I went to KL with my family last Sunday.. .. We left on Tuesday and spent the night at my Aunt's house in J.B till Wednesday, spending Aidiladha with a steamboat lunch.. .. It was extremely nice to get away from my hectic life.. .. Even though a lot of things happened there which kinda turns down the mood.. .. The never ending rain, my dad and his tantrums.. .. Oh well, this kinda thing happens every year.. .. I still had fun.. .. I'm still hoping I could go there with my friends next time.. .. With them, it's all talk but no action.. .. We've been talking about a trip for years but it never happened.. .. Regardless, after I complete my WDA bond, I'm definitely taking a trip by myself.. .. A backpacking tour most like.. .. I hope my intentions will materialize.. .. When I say I want something, I do it.. ..

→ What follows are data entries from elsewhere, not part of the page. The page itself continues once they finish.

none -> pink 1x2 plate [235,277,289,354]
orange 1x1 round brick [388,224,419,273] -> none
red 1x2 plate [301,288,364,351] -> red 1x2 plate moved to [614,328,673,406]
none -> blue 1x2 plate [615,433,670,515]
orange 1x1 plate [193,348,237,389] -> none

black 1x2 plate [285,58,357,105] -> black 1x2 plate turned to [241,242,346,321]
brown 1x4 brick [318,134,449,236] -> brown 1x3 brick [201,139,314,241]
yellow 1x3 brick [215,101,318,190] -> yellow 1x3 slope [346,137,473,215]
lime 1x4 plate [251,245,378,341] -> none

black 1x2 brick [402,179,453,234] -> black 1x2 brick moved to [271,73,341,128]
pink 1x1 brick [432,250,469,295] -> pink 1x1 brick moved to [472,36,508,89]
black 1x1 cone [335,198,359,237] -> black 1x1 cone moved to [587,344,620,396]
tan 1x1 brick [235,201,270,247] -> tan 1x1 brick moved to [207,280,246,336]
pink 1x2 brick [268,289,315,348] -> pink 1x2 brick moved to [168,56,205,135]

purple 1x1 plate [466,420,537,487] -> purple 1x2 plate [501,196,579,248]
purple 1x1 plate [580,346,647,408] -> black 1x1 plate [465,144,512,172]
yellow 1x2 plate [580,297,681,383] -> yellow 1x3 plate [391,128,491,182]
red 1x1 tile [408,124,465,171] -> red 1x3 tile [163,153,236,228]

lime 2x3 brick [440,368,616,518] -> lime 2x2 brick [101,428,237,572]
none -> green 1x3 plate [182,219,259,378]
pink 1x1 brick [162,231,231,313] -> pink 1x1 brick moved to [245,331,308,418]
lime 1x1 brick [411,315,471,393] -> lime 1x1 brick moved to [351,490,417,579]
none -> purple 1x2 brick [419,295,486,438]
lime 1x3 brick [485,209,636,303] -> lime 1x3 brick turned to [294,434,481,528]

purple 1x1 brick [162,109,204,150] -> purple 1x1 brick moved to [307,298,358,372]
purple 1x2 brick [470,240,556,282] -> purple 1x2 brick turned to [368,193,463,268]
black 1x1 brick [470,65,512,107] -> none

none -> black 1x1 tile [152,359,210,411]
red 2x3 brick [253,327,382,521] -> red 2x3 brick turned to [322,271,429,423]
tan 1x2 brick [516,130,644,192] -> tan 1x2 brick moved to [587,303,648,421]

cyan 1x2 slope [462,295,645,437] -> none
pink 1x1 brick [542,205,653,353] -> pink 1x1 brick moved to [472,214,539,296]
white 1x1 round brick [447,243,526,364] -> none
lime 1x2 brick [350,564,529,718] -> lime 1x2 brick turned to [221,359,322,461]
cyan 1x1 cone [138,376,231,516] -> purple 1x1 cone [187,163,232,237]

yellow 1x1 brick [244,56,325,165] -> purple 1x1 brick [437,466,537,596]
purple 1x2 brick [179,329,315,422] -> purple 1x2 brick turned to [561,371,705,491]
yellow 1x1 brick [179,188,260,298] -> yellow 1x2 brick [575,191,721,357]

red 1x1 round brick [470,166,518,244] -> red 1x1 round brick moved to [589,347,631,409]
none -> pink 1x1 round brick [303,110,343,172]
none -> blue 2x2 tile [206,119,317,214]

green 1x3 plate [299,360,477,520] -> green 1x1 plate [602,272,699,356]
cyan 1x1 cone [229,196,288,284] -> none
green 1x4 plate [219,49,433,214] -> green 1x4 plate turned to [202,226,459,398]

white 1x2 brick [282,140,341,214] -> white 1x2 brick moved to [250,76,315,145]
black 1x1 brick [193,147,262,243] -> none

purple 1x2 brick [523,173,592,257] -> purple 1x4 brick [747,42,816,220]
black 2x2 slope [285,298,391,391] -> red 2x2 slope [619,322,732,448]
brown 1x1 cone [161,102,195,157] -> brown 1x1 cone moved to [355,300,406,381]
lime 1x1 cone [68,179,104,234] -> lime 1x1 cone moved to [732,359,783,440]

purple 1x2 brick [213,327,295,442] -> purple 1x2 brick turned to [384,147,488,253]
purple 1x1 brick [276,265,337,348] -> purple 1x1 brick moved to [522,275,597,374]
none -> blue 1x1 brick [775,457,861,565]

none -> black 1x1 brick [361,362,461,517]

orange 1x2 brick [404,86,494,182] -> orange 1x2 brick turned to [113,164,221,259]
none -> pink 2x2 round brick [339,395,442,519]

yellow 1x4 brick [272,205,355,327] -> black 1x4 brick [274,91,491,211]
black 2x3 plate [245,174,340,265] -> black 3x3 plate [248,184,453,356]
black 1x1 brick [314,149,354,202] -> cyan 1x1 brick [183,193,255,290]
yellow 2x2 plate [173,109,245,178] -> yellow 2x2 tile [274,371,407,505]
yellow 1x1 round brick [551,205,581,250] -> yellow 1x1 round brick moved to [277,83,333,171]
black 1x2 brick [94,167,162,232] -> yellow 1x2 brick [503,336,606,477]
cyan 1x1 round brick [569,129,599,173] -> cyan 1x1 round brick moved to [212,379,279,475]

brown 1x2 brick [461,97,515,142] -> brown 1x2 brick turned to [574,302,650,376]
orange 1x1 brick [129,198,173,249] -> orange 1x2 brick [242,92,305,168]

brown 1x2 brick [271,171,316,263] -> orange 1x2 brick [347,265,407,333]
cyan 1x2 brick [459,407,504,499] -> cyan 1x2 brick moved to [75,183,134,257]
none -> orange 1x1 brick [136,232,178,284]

Anyway, I can't wait for Monday.. .. Gonna spent the night with Ardy, Bernice, Nat and Wal.. .. I'm hopping that Man and Zy could join us too.. .. Nat's birthday falls on the 22nd so yeah, we're gonna celebrate it too.. .. Despite 23rd being my birthday, I really don't feel like celebrating because a year older means a year short of reaching my goals before a certain age.. .. I desperately need a career, financial security and ultimately, a stable and happy relationship.. .. None of which I have.. .. Sadly, I'm still hung over my ex despite his friend telling me that me and him, it's never gonna happen.. .. It's easy for me to move on with life but it's impossible for me to forget him.. .. Forget this love and deep feelings I have for him.. ..

Enough about him.. .. I need to work on my goals fast and time is running!! Already, a number of my friends are starting families.. .. Talk about peer pressure.. .. Marriage is obviously not as simple as the inclination to smoke or drink because your friends are doing it.. .. The idea is tempting, yes but it's not a simple thing to actualize.. .. Career wise, I still don't know if this kitchen life is meant for me.. .. I simply cannot imagine myself as a chef, slogging hard even when I'm 40.. .. I need a back up plan, as my mom repeatedly tells me.. .. She wants me to go back to school, take up a different course and get myself a regular office job.. .. My dad on the other hand wants me to start a business.. .. Maybe I will but I guess I should focus on completing my internship first.. .. It's kinda sad that my friends are ending theirs next month and I still have five months left.. .. I so cannot wait to go up to that stage in ceremonial gown, receiving my well deserved diploma.. .. I hope time will fly by!!